___ Kutipan ___

Dalam
al-Qur’an surat an-nahl ayat 123 dijelaskan tentang firman Allah Swt. yang
menjelaskan bahwa: “Kemudian kami wahyukan engkau (Muhammad), hendaknya engkau
ikuti ajaran Ibrahim sebagai seorang
hanif, dia bukanlah tergolong kaum yang musyrik.
Jadi
dengan jelas tergambarkan bahwa agama yang dibawa oleh Nabi Muhammad saw adalah
agama Ibrahim yang hanif dan muslim, dengan demikian agama Nabi Muhammad adalah
“kembali ke dasar” yakni kembali pada agama Nabi Ibrahim yang menyerukan
tentang ajaran tauhid yaitu keyakinan akan keesaan Allah Swt., namun kemudian
terjadi perkembangan-perkembangan baru pada agama tersebut yang tidak selamanya
sesuai dengan dasar agama tersebut.

___ Cuplikan Data ___

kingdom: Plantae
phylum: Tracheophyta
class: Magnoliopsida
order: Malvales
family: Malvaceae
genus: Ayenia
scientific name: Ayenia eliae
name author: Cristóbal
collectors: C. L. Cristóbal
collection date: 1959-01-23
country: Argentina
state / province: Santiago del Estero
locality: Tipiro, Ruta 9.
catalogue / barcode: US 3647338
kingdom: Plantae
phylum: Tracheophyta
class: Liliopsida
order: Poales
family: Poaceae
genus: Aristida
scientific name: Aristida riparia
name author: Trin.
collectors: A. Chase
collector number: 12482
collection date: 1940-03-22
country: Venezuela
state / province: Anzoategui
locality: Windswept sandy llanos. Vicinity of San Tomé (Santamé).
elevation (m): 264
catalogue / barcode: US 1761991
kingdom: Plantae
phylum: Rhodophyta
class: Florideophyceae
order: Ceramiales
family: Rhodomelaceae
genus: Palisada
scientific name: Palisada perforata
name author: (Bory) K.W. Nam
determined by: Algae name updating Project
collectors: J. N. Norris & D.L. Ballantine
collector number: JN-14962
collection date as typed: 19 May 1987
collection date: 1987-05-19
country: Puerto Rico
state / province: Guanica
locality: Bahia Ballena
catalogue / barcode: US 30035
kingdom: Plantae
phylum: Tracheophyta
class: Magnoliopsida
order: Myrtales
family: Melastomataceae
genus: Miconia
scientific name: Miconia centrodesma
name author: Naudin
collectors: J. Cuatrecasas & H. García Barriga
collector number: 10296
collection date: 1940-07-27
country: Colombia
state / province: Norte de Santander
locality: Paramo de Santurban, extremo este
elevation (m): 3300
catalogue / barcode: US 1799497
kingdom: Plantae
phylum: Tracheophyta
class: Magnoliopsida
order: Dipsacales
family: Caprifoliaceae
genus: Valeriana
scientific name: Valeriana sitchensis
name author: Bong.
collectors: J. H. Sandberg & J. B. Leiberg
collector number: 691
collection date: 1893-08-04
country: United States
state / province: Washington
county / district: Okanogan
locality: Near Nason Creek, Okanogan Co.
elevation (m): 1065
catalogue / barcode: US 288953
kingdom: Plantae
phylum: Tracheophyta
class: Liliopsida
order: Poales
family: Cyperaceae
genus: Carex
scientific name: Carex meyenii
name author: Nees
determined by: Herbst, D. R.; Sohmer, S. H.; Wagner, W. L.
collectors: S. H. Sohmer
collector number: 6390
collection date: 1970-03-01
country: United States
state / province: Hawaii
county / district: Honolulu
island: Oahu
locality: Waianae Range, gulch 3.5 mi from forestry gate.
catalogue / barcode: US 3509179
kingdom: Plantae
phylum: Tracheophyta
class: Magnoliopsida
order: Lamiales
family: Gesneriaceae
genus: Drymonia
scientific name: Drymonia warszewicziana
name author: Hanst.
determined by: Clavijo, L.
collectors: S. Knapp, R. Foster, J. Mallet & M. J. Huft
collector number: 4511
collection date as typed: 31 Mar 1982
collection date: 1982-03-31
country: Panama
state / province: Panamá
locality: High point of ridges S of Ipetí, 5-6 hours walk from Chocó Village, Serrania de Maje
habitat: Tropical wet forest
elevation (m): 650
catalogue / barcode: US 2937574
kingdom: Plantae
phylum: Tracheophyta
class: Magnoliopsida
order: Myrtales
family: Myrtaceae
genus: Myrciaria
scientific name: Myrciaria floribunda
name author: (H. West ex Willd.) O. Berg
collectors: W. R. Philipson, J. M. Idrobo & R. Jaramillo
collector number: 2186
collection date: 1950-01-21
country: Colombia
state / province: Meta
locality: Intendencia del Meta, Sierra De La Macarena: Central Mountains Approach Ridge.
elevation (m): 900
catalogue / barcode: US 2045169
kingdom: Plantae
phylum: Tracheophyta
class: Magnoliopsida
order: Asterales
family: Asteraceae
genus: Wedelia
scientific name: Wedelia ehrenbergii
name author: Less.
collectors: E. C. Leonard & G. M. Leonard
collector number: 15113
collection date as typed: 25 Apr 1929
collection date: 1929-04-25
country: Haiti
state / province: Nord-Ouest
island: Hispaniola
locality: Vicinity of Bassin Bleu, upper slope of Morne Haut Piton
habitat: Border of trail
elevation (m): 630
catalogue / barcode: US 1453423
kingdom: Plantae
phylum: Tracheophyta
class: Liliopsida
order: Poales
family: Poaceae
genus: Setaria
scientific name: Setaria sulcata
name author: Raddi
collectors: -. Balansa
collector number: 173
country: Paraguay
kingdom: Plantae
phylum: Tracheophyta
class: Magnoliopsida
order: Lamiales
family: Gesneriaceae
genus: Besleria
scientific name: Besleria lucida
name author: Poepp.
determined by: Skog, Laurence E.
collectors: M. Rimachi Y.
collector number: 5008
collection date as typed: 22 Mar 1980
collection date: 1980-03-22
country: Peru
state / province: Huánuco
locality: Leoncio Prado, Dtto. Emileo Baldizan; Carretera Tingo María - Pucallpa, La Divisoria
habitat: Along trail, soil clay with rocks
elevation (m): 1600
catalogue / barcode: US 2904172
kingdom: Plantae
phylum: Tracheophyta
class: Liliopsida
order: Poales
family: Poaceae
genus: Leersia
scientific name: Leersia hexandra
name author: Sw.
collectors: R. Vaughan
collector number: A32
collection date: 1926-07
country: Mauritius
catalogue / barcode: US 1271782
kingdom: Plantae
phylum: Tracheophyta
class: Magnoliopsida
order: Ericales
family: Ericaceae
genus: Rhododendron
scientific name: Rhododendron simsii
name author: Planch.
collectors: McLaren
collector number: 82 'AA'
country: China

___

__Latihan Singkat A__: Menurut kutipan tentang agama Nabi Ibrahim, ajaran apa yang diserukan oleh agama Nabi Ibrahim?
__Latihan Singkat B__: Terjemahkan kalimat berikut dari kutipan ke dalam bahasa Inggris: "Jadi dengan jelas tergambarkan bahwa agama yang dibawa oleh Nabi Muhammad saw adalah agama Ibrahim yang hanif dan muslim, dengan demikian agama Nabi Muhammad adalah “kembali ke dasar” yakni kembali pada agama Nabi Ibrahim yang menyerukan tentang ajaran tauhid yaitu keyakinan akan keesaan Allah Swt., namun kemudian terjadi perkembangan-perkembangan baru pada agama tersebut yang tidak selamanya sesuai dengan dasar agama tersebut."
__Latihan Singkat C__: Tuliskan lanjutan kutipan tentang agama Nabi Ibrahim, dimulai setelah kalimat terakhirnya.

__Jawaban Tertulis A__: Ajaran tauhid, yaitu keyakinan akan keesaan Allah Swt.

__Jawaban Tertulis B__: Thus it is clearly depicted that the religion brought by the Prophet Muhammad (peace be upon him) is the religion of Abraham, which is hanif and muslim; accordingly, the religion of the Prophet Muhammad is a "return to the foundation," that is, a return to the religion of the Prophet Abraham, which called for the teaching of tawhid, namely belief in the oneness of Allah (glorified and exalted be He), yet later new developments arose in that religion that were not always in keeping with its foundation.

__Jawaban Tertulis C__:
Ini
berarti ada garis kelanjutan antara agama Nabi Muhammad saw dengan agama-agama
sebelumnya, serta sekaligus ada garis kemurnian dan pengembangan, dan Nabi
Ibrahimlah yang tampil sebagai orang pertama yang mengetengahkan secara
sistematis faham ketuhanan yang Maha Esa (tauhid) dan konsep kehanifan
(hanifiyyah).
Karena
itu, garis kontinuitas agama Nabi Muhammad dengan agama-agama sebelumnya secara
efektif dimulai dari titik ajaran Ibrahim. Itulah sebabnya Allah Swt.
memerintahkan Nabi Muhammad untuk mengikuti agama Ibrahim yang hanif itu.
Dan
sebagian karakteristik utama kehanifan itu ialah kelapangan (samhah) yang tulus
dan bersih, yang fitri dan alami. Maka kehanifan dan kemusliman disebut agama
fitrah. Karena titik pangkal efektif dari kelanjutan agama itu ialah ajaran
Nabi Ibrahim yang hanif, maka Nabi Muhammad menegaskan bahwa “sebaik-baik agama
ialah kehanifan yang lapang”.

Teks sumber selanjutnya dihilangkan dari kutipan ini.